SCOUTING AROUND: Students watch inauguration as teacher attends
Ranger Elementary/Middle School’s fifth grade class was quietly gathered in Shannon Holliday’s classroom eating lunch and watching the inauguration from USA Today’s live feed on the Smart Board. Suddenly, during Senate Minority Leader Chuck Schumer’s speech, the class erupted with excitement as one student, Blake Dotson, pointed at the screen.
The camera briefly showed the crowd, and Dotson clearly saw a woman with her hair in a bun and wearing a familiar jacket. It had to be their teacher, Holliday. She was attending the inauguration of President Donald Trump with her family – husband Louis and sons Seth and Christian – and had tickets in the north standing section.
“It’s pretty cool because I’d like to see it (in person),” Dotson said. “Even if I didn’t like the the President, I’d still go. I’d just think it’s pretty cool to see that.”
It was Holliday’s first time attending a Presidential Inauguration, but not her first time visiting the nation’s capital. Rep. Trent Kelly (R-Miss.) invited the Hollidays to the ceremony. Her husband, Louis, worked with Kelly in Mississippi when Kelly was district attorney.

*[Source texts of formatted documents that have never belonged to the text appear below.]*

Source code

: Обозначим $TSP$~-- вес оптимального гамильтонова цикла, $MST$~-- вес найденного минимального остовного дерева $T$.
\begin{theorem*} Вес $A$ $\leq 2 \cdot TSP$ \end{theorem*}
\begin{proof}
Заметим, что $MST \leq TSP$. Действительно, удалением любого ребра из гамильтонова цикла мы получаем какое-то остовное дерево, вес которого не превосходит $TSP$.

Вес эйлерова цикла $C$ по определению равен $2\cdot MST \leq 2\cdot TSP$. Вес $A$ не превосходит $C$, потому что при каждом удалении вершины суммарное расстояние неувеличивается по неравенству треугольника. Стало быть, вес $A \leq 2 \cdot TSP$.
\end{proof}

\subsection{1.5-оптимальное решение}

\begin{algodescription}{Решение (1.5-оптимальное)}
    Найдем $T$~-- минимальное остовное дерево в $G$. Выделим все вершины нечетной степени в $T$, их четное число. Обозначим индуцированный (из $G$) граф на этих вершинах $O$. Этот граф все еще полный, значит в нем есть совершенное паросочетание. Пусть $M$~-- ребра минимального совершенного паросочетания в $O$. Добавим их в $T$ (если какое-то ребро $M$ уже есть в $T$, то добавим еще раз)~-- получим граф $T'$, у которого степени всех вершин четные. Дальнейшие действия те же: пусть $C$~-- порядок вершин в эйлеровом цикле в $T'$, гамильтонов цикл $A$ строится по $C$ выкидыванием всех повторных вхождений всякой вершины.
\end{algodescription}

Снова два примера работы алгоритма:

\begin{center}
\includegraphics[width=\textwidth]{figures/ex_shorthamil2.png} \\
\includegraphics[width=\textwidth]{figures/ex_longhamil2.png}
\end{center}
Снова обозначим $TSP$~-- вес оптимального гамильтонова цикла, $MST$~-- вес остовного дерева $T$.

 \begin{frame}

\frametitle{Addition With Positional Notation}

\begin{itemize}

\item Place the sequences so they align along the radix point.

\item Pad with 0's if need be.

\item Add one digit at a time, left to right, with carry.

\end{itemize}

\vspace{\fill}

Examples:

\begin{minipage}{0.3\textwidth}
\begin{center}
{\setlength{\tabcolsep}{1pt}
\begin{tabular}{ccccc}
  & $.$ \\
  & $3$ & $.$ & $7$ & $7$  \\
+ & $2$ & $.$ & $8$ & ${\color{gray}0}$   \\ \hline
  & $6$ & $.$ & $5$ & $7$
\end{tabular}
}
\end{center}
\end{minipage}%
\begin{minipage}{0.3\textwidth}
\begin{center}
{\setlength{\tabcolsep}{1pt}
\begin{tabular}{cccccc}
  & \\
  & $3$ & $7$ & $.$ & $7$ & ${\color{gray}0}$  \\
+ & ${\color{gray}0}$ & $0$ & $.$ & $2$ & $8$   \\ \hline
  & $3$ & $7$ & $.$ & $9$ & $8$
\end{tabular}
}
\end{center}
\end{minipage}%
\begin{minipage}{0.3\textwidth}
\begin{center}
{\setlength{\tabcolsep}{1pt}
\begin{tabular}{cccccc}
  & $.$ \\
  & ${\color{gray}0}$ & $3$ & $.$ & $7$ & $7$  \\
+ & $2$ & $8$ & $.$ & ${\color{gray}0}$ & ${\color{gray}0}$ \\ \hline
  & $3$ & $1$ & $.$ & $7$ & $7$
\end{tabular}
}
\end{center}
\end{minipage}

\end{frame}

“We had a wonderful day,” Holliday said from D.C. “Everyone around us was nice and respectful. People were very inspired and hopeful.”
The family saw a few groups of protestors, including some blocking their entrance gate for the ceremony, but they had no negative encounters and felt very safe.
She said she thought Trump’s inaugural address was positive and uplifting.
“President Trump’s speech was inspiring and positively accepted by all around us. It honestly felt like a breath of fresh air - everyone was optimistic about the future,” she said. “He made me believe in America again.”
As the class listened to Trump make his inaugural address, a few, like Leonard Delay and Dominck Rummler, whispered to each other about what Trump had said as the president paused for applause. Neither boy wanted Trump to be elected president.
“I think he did okay,” Delay said after Trump completed his speech. “I just want to see if he makes it come true.”
“Actions speak louder than words,” Rummler said.
The class had been studying the inauguration process in class before Holliday traveled to D.C., and everything seemed to go as expected. There was one person some were surprised to see in attendance, though – Hillary Clinton. Some students thought she wouldn’t attend because she and Trump didn’t seem to like each other.
“Hillary probably respects the country, so that’s why she went,” Charles Dickerson said. “She went not for the president, but for America.”
Some students were also impressed with the amount of people who were there watching the inauguration ceremony. The other fifth grade teacher, Greg Elliott, told the students that 900,000 people were expected to attend the ceremony.
When she returned to school this week, Holliday brought in mementos, like her inauguration program and Trump’s autograph.
Club shares love of quilting
When the Unaka Hearts and Hands Club scheduled a block of the month quilt to add to their activities this year, the ladies decided to see if 10-year-old Emily Taylor wanted to join them. Taylor is home schooled, and her mother, Christy, was once a member of the club.
On Jan. 12, she joined the ladies in making their first block for the block of the month activity.
“I thought it would be fun to make a quilt,” she said.
This quilting activity is for fun, Bonnie Oller, President of the Hearts and Hands Club, said, explaining they also make quilts on project days as part of their community service projects.
Taylor had sewn in the past, but had never tried quilting before. She said the biggest thing she learned was lining up the seams. She thinks more kids should learn how to quilt. “It’s fun, and it teaches you how to sew,” Taylor said.
Oller agreed. “Anyone can do it,” she said of quilting. “If you can do one block, you’re a quilter.”
Taylor nearly completed the block she was working on, and the ladies gave her fabric to practice with at home. She said she plans to continue attending the block of the month meetings to complete her quilt.
Oller said Taylor’s presence made them reminisce about their school experiences in home economics classes. It also made them think they could do more activities like this with the Brownie Girl Scout troop they help, Troop 2681, if the scouts choose to.